I staggered and fell, my ears ringing, and Aleksei threw his narrow body over mine. When the earth stopped shaking, I raised my head.
The air was full of smoke. I choked on it, lungs aching. A few feet away, the tsarytsya lay prone, blood trickling from her temple. Midnight was out cold.
Aleksei hauled me up and pushed me toward the door in the roof that would take me downstairs. “Go.” There was more strength in his skinny arms than I would have guessed.
I glanced back. Sunset was coughing, pushing herself to stand, bloody palms leaving red prints on her knees. “What are you going to do?”
Aleksei pushed me toward the door again. “Follow you.”
We had to shove before it gave; the explosions had rocked the frame of the building. I stumbled through the door and raced down the stairs, gray uniforms jostling past, not seeing or caring who I was in their rush to get out. All around me people shouted, wailed, coughed in the smoke, pressing and pushing on the narrow iron stairs.

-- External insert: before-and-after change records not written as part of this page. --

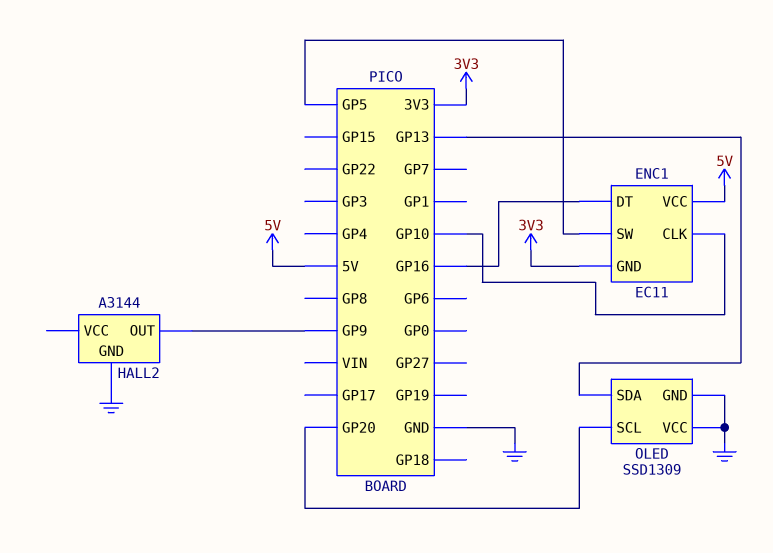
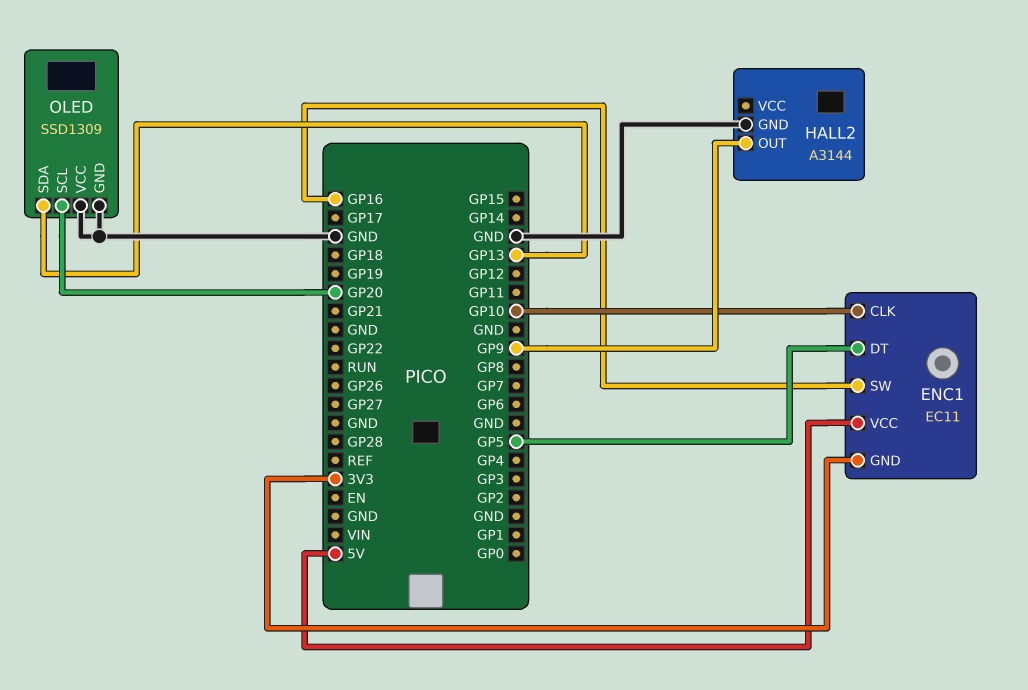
ENC1 pin DT: GP16 -> GP5
ENC1 pin SW: GP5 -> GP16

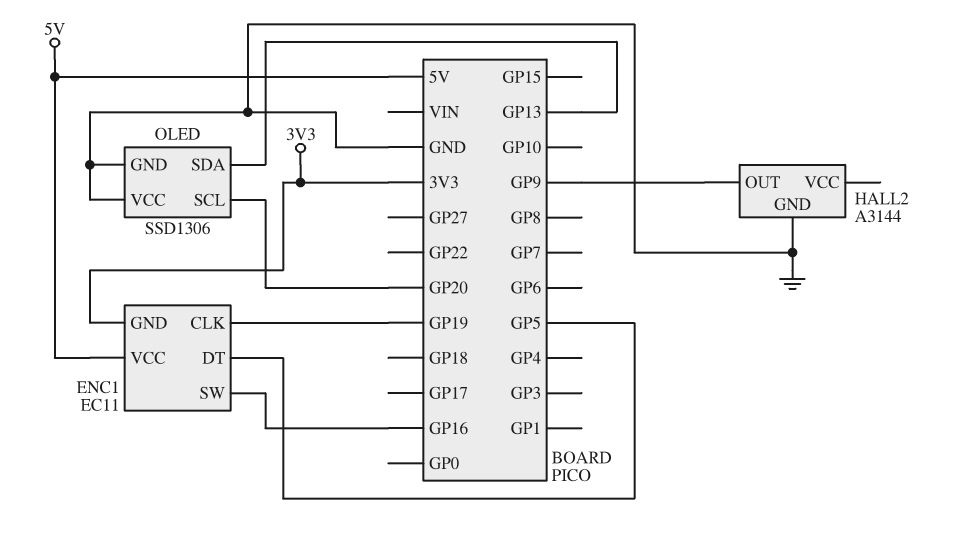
ENC1 pin CLK: GP10 -> GP19
OLED: SSD1309 -> SSD1306

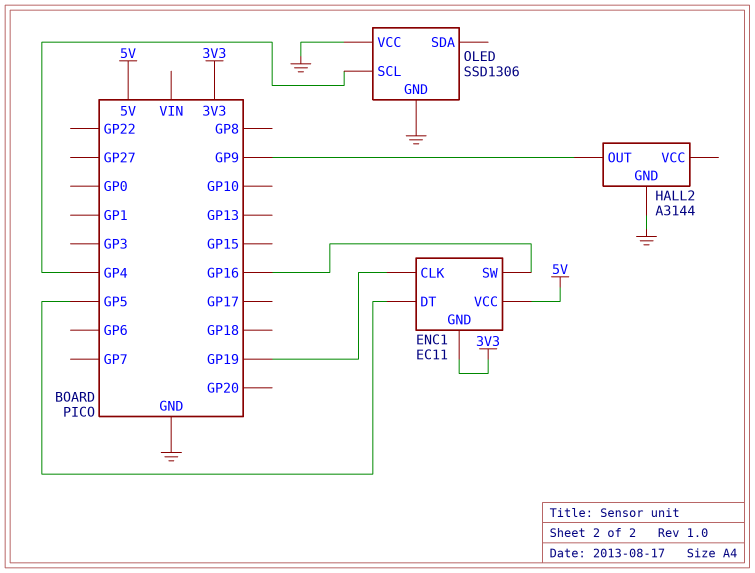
OLED pin SCL: GP20 -> GP4
OLED pin SDA: GP13 -> none

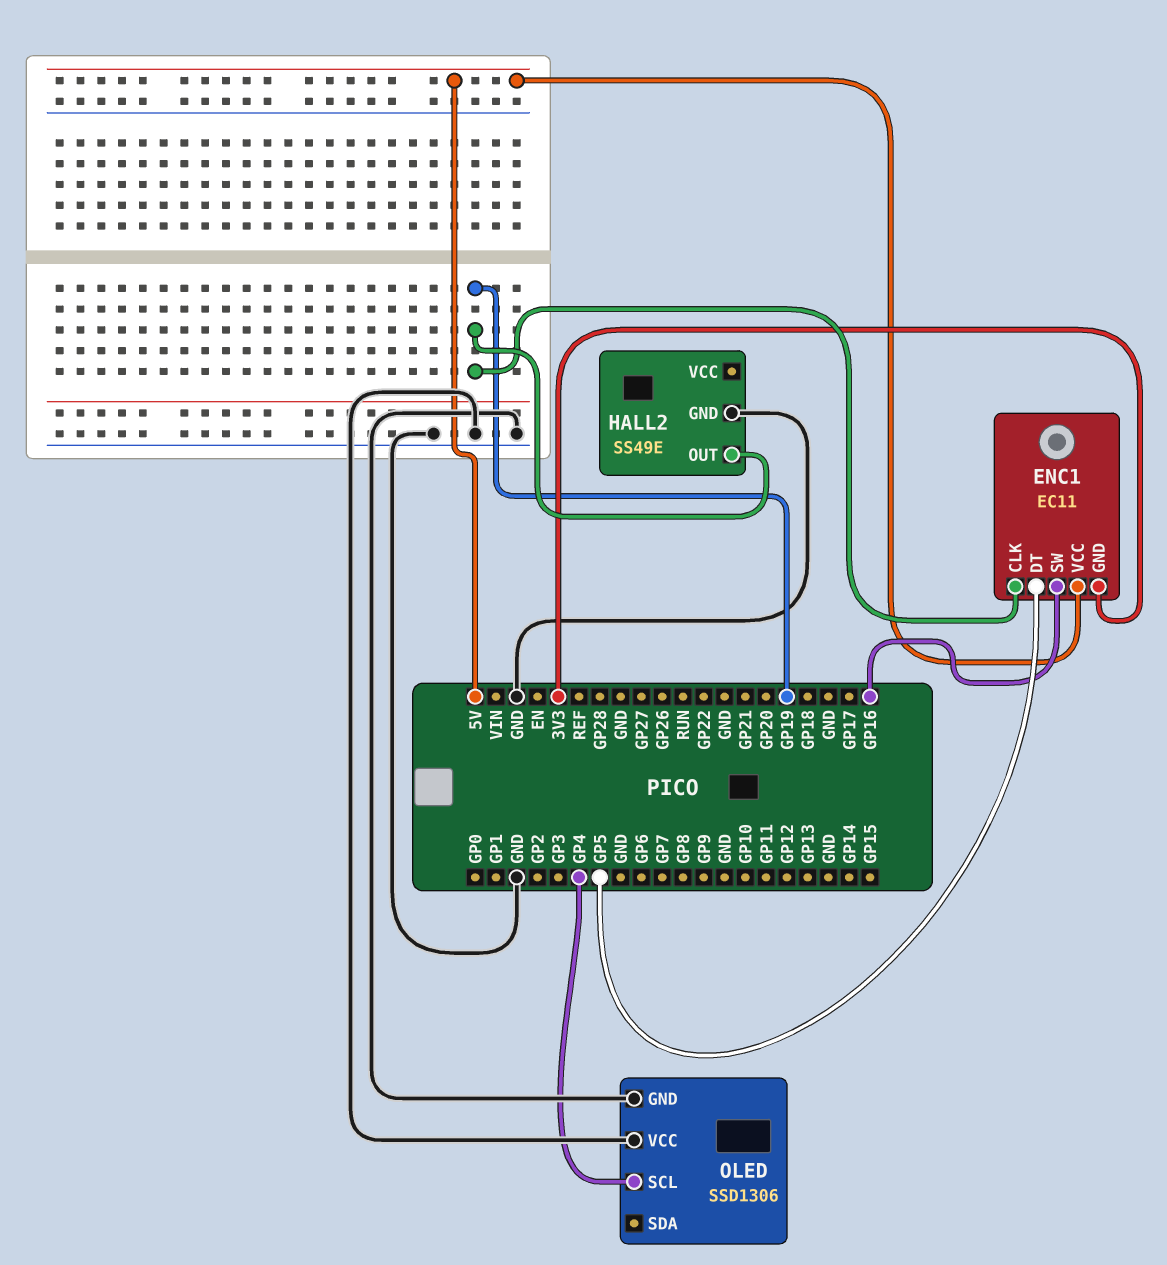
HALL2: A3144 -> SS49E
HALL2 pin OUT: GP9 -> GP19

I had foreseen this. I had foreseen what a hellscape this tower would be, if Baba Yaga’s enemies ever breached her gates.
I hadn’t imagined that I’d be inside when it happened.
Two floors down, someone pushed a man over the railing. He fell the remaining ten stories and struck the flagstones with a sound that made me sick.
Somehow, Aleksei kept a level head through it all, pushing ahead of me and seizing my wrist with his skinny fingers. He threaded through the crowds like a needle through fabric, weaving and winding and dragging me along behind him. My head spun and the stairs creaked and I stumbled more than once, but Aleksei never let me go, never lost his cool.
Finally, we reached the bottom floor. Aleksei shoved me toward the front door as he raced toward the basement. “Go!” he screamed over his shoulder. “I’ll find Cobie and Anya.”
I watched his retreating back, frozen in place. And then the explosions began again.
A rumble, and a scrape, and a stone crashed from the ceiling. It smashed to the foyer floor and pinned a man beneath it.
My stomach lurched at all the blood. Smoke rose, thick and heady, around us.
The crowd swam, bodies pressing, nails scratching. Someone pushed me, and my knees hit stone; an elbow hit my back, and I lay flat on the floor. Heavy boots trampled my shoulder and arm.
I was going to die here, as surely as if the tsarytsya herself had ordered it. Blood flowed from my mouth, from my cheek, from my knees. A screaming pain wrenched through my ribs.
But when I looked up, there she was.
Dark hair spilled over Wash’s shoulders, and blood poured from a cut on her forehead. “Selah! What are you doing here?” She tugged me close to the wall, out of the crowd.
“I fell.” Tears stung my eyes.
“No. No! Do not cry! Stand!” Wash bent and helped me up; blood dripped from her wound.
I held as tight to her as I could, our backs against the stone wall, our shoulders pressed together. The foyer was a churning sea of bodies. The air stank of fear.
Wash prayed under her breath, and I did the same.
Please, God.
Her eyes were huge on the door and her hand was tight on mine. She said something in Yotne, then shook her head, searching for the word in English. But she glanced up at the ceiling, and I knew what she meant. We had to get out before the whole place came down around us.
Wash held up a hand, five fingers. Dragged in a long, shuddering breath.
Four fingers. She wiped the blood pooling at her temple with the back of her hand.
Another breath. The crash of rock not far away.
Three fingers, an arm around my waist.
Two. My arm around hers. Please God please God please—
One.
We pushed off the wall, heads down.
We drove toward the door, a two-woman battering ram. Wash’s breath grated through her teeth, and I let out a guttural howl, more wolf than any Wolf in Baba Yaga’s house.
We burst into the battle raging outside.